RSS feed = a phrase I have seen before, but I have no idea of the meaning. Perhaps if you…er… expand on that a little I may have some idea what it is you seek.
I’ve seen surveyors at work in my childhood & youth. (Mostly they were from the SG) Nobody is going to call them the second oldest profession in my presence. They worked very hard, in trying conditions, camped out, sometimes carrying everything on their back for several days in difficult terrain. They add value to the economy.
As opposed to the second oldest profession, which is basically administrative. A few strokes of a legislative pen, simplification of some laws, and hey presto! The need for that profession decreases. This would release plenty of intelligent & motivated people (lawyers) for productive work.
Pedro: When you say “the write off is harder than it should be” (regards recording in the first place time for billing), do you mean that writing off time is unpalatable to the firm (or to the partner who has to do it) or that it is difficult administratively/procedurally?
Recorded time is mental money in the bank so to speak, so when you want to get it written off it is treated as giving away money even though it was never billable in the first place. Therefore you get administrative resistance to it.

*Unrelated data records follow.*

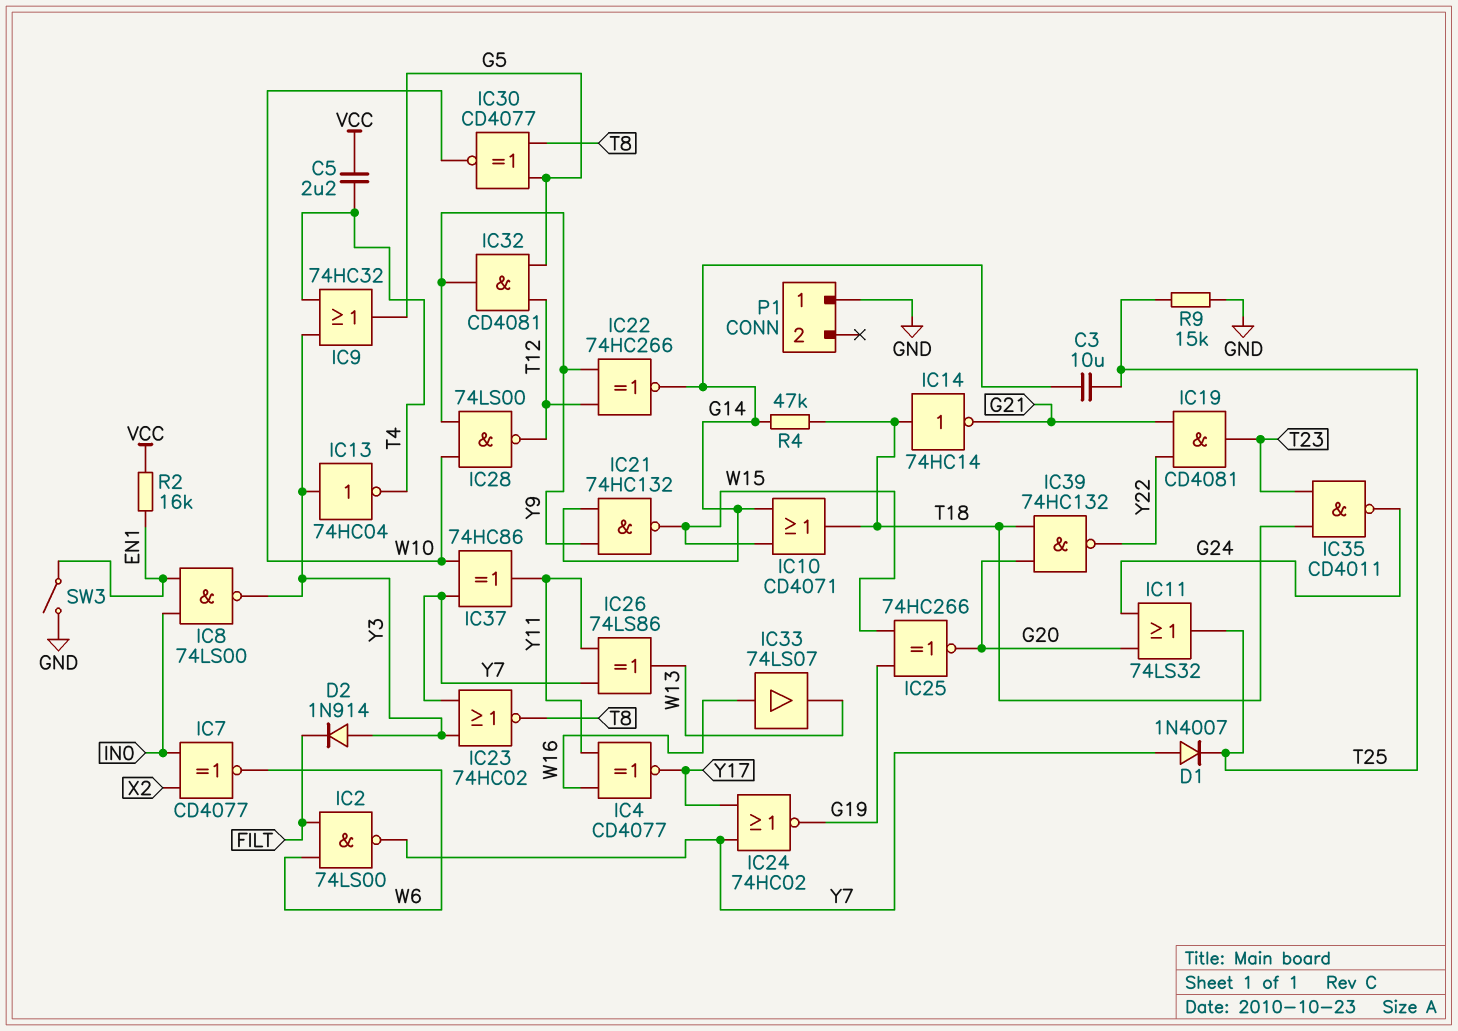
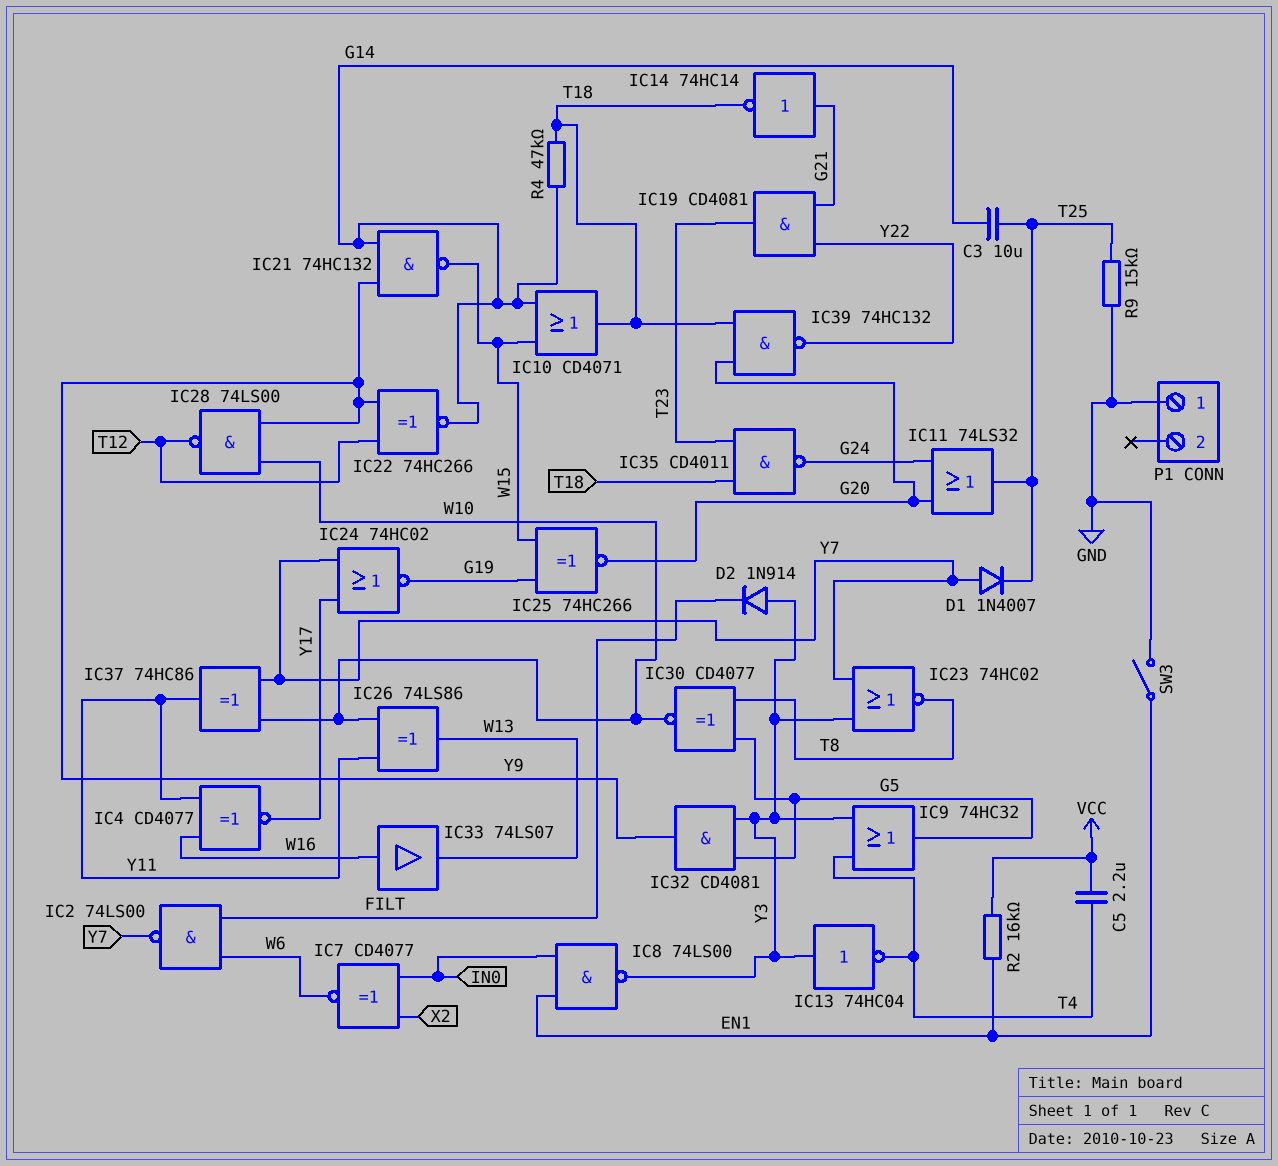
IC14: NOT 74HC14 (in T18, out G21) -> NOT 74HC14 (in G21, out T18)
IC26: XOR 74LS86 (in Y7, in Y11, out W13) -> XOR 74LS86 (in W10, in Y11, out W13)
IC32: AND CD4081 (in G5, in T12, out Y9) -> AND CD4081 (in G5, in Y3, out Y9)

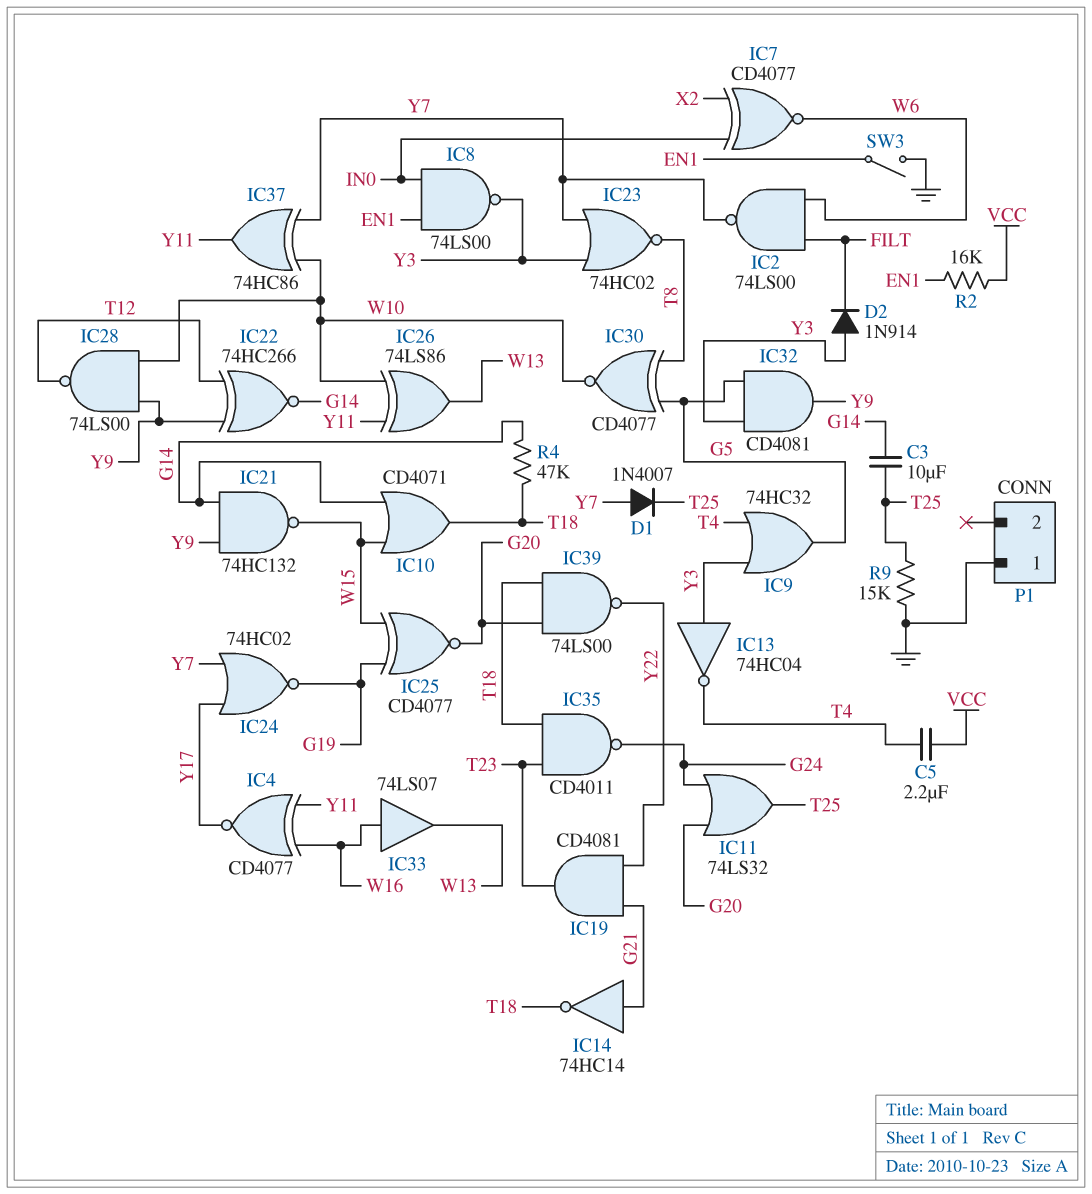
IC25: XNOR 74HC266 (in G19, in W15, out G20) -> XNOR CD4077 (in G19, in W15, out G20)
IC39: NAND 74HC132 (in G20, in T18, out Y22) -> NAND 74LS00 (in G20, in T18, out Y22)

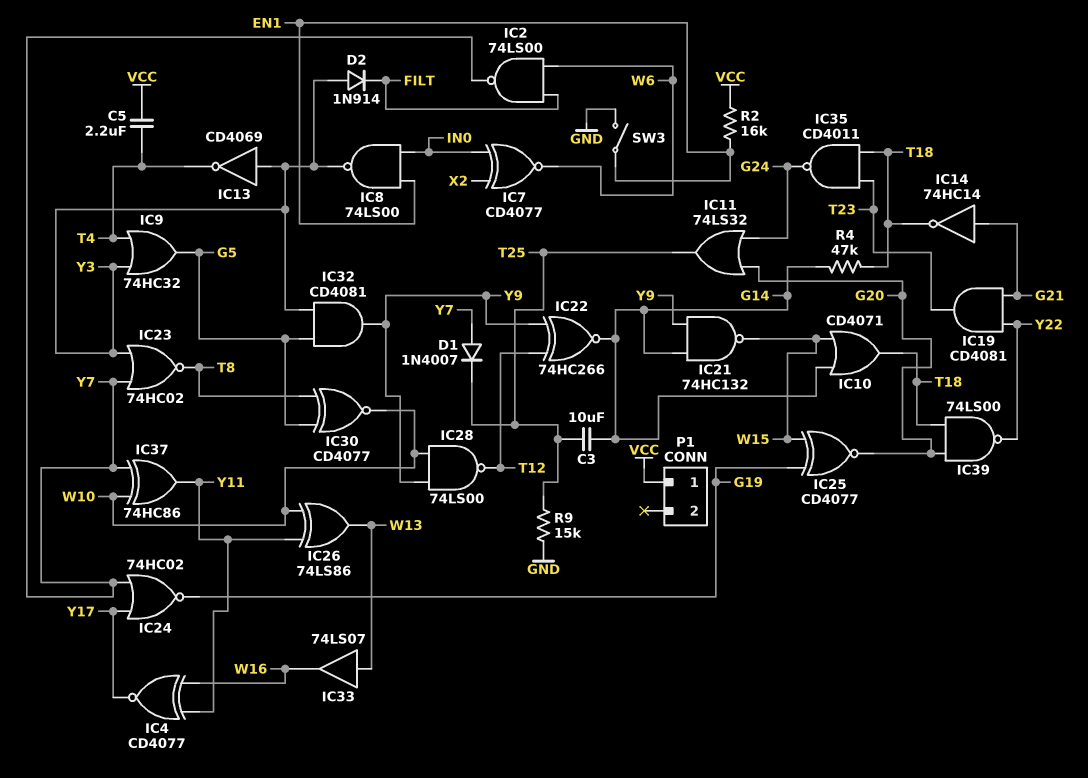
IC13: NOT 74HC04 (in Y3, out T4) -> NOT CD4069 (in Y3, out T4)
IC33: buffer 74LS07 (in W16, out W13) -> buffer 74LS07 (in W13, out W16)
P1 pin 1: GND -> VCC

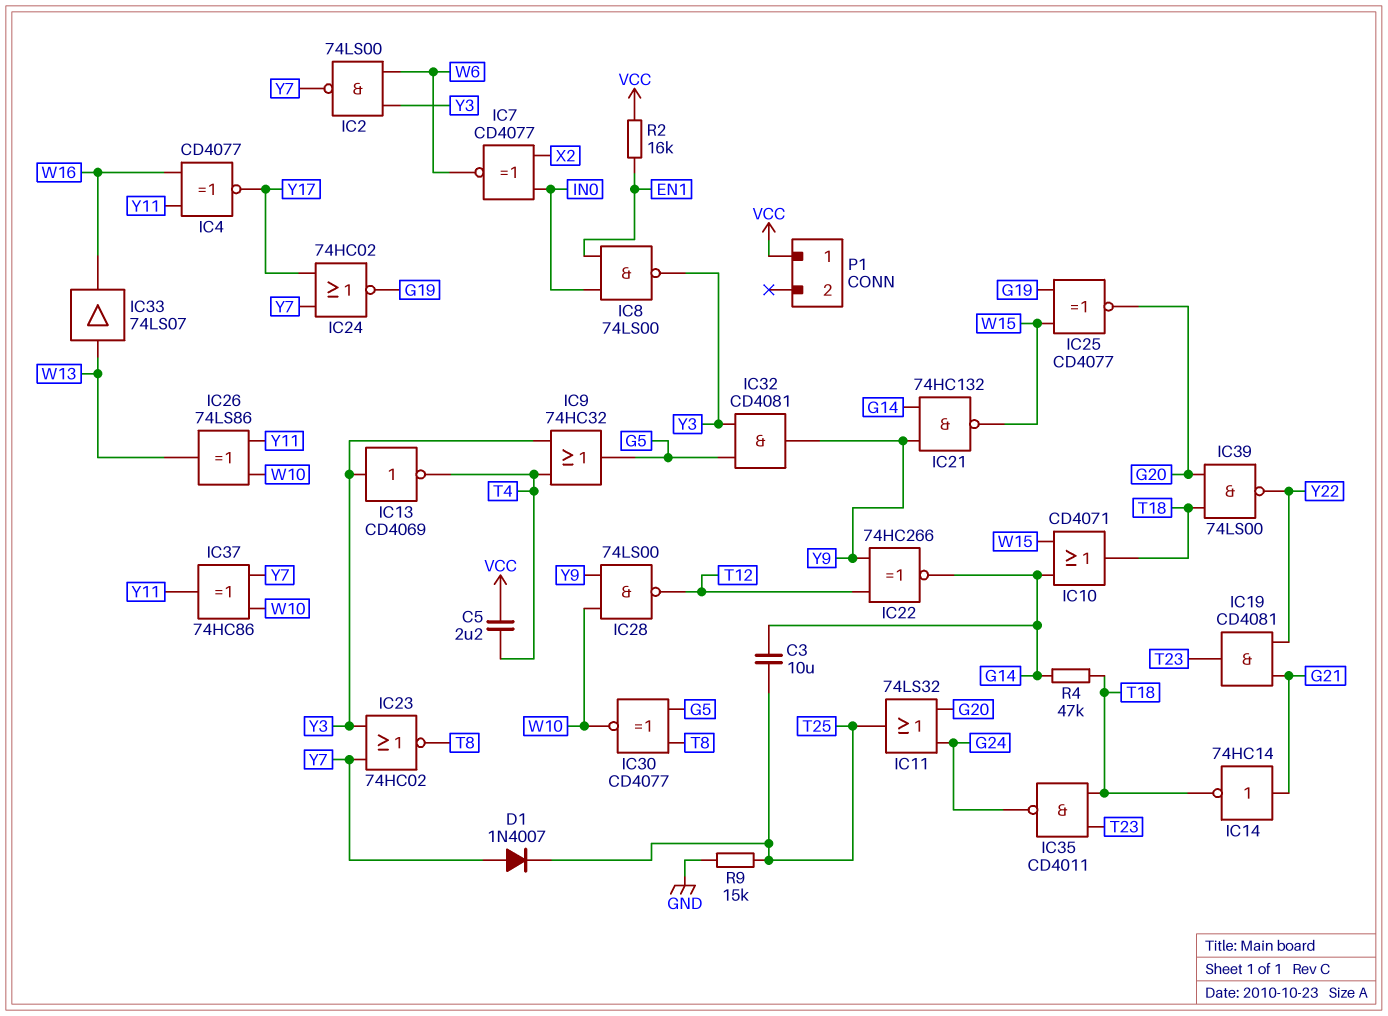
D2: diode 1N914 (A Y3, K FILT) -> none
IC2: NAND 74LS00 (in FILT, in W6, out Y7) -> NAND 74LS00 (in W6, in Y3, out Y7)
SW3: switch (EN1, GND) -> none

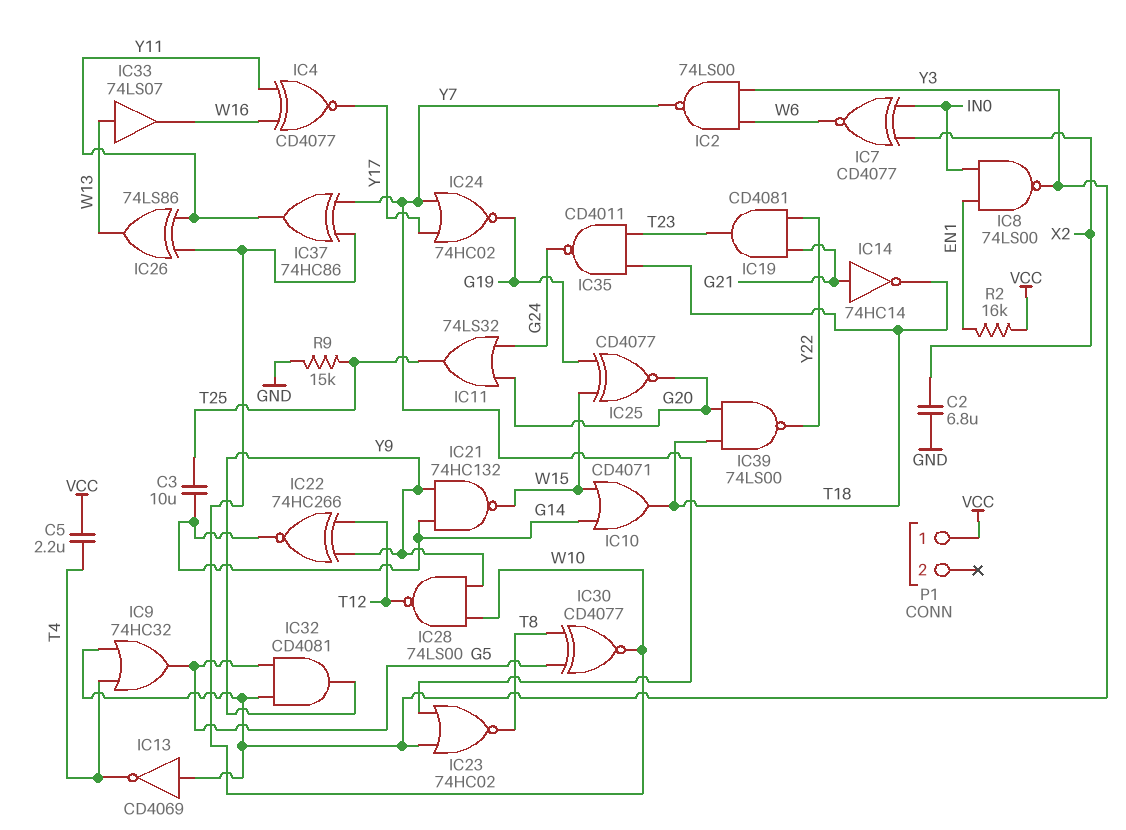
C2: none -> 6.8uF (GND, X2)
D1: diode 1N4007 (A Y7, K T25) -> none
R4: 47k (G14, T18) -> none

Also, it is harder to look back a month or two and work out exactly how much should be written off.
SatP – it is an ordinary assertion of surveyors that they are the second oldest profession. It is not an insult. On the contrary, it is the claim that surveying is the oldest genuine profession. The classic evidence for it would be the re-establishment of boundaries in the Nile valley after annual floods.
“surveying is the oldest genuine profession”
But how were those Egyptian surveyors spawned in the first place? True lurv or a more mercenary arrangement? And who sorted it out if there was a dispute?
I’m sure they would have been paid. All the boundaries vanish every year so it was a big deal and quite complicated.
When it came to sorting out boundary disputes they would, then as now, be expert witnesses.
The law is much more ancient than surveying. But dispute settlement was a ruler’s duty. The question would be when there was a recognised profession consisting of people who practiced as lawyers.
Regards people such as the one in the link, who charged $98.00 to receieve a one-word email that said “recd”. I often wonder how they cope with life.
It must really play with their head to read stories to their kids at night. (“Here I am reading Hansel & Gretel for free, when I could be charging some rube hundreds of dollars for the same thing”)
How they ever line up to mount their spouse, knowing full well how much they can charge for that time, must be equally tough on their psyche.
On another chat forum a lawyer became indignant, (no, incandesent would be closer to it) at me for floating the possibility that a lawyer could go to lunch as a social event. It seems that everything is an hour that must be charged for, even lunch. There’d be a 50/50 chance this person issued a bill for $250 to their fiance, for “preparing and delivering proposal of marriage”.
May posterity overlook that these beings shared a common citizenship with me.
“It must really play with their head to read stories to their kids at night. (“Here I am reading Hansel & Gretel for free, when I could be charging some rube hundreds of dollars for the same thing”)”
I’m told that a senior partner of a top tier firm in Brisbane used to read the bedtime story to his kids over the phone from the office. So maybe he did.
@ Steve @ the pub:
RSS feed is the means by which, like magic, into a certain mailbox of Outlook comes a notification that another post has been made on Troppo, or BraveNewClimate or, perhaps, your pub yarns.
Dunno what the letters stand for, though. I’m an engineer, not a mindreader.
I just don’t see how your site knows who to send these little sessages to and when. Usually, it requires only a single key press and, perhaps, entry of a name and alias (eg JMB).
I’ll wait for inspiration.
I’ll hazard a guess it’s one of those firms that bangs on about how they support & provide a “work life balance” under the “working at eagle & legal” tab on their website.